In 2003, Lawrence v. Texas relied on Griswold's right to privacy in striking down sodomy laws. At that time, homosexual activities were viewed as anathema. Following Lawrence and the extension of the right to privacy over such acts, homosexuality is now glorified and same-sex marriage is being legalized, state by state, while heterosexual marriage is quickly becoming an institution of the past.

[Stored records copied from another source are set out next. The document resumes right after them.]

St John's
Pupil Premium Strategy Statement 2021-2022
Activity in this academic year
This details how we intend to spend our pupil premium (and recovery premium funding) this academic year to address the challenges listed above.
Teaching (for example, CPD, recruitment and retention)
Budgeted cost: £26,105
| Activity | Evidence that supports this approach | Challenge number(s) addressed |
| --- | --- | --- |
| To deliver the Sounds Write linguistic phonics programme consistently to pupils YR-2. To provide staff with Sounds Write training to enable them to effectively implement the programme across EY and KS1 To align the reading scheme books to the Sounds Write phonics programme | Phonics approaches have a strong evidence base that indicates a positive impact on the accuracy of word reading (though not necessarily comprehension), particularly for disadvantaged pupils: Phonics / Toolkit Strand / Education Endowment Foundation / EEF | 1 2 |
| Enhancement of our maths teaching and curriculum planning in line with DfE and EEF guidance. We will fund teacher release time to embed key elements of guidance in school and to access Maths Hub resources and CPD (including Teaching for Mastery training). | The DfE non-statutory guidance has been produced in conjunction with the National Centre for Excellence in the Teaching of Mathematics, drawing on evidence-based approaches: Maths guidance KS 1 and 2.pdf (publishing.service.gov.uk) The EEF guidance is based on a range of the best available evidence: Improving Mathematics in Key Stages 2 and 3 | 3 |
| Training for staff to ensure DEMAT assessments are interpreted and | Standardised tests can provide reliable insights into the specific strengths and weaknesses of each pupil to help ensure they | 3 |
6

The Book of Genesis recounts God's plan:

God said, "Let us make man in our own image, in the image and likeness of ourselves." . . . God created man in the image of himself, in the image of God he created him, male and female he created them. God blessed them, saying to them, "Be fruitful, multiply, fill the earth and subdue it."

But Satan, lurking in the shadows of the orderly world God created, tempted the woman. She, in turn, tricked the man into complicity; evil set up shop between man and woman and then began to bear its rancid fruit on the earth.

The sexual spiral has reached frenzy level in our time. Planned Parenthood's partnership with the government strips religious freedom by imposing the abortion chain's agenda on taxpayers, who are forced to pay for insurance that provides abortive contraceptives free of charge. As a right.

Appealing to women's desire to make a better life for their families, the most anti-woman movement in America unfolds with fascist force, wrapped in a cloak of "rights" that are undeniably wrong.

Planned Parenthood is the visible head of the culture of death. It must be stopped. Its empire is built on lies that we must debunk, shouting the truth from the mountaintops. It is fueled by $1.3 million tax dollars daily. We must tirelessly work to defund it. Hearts must be changed through prayer, fasting, and education.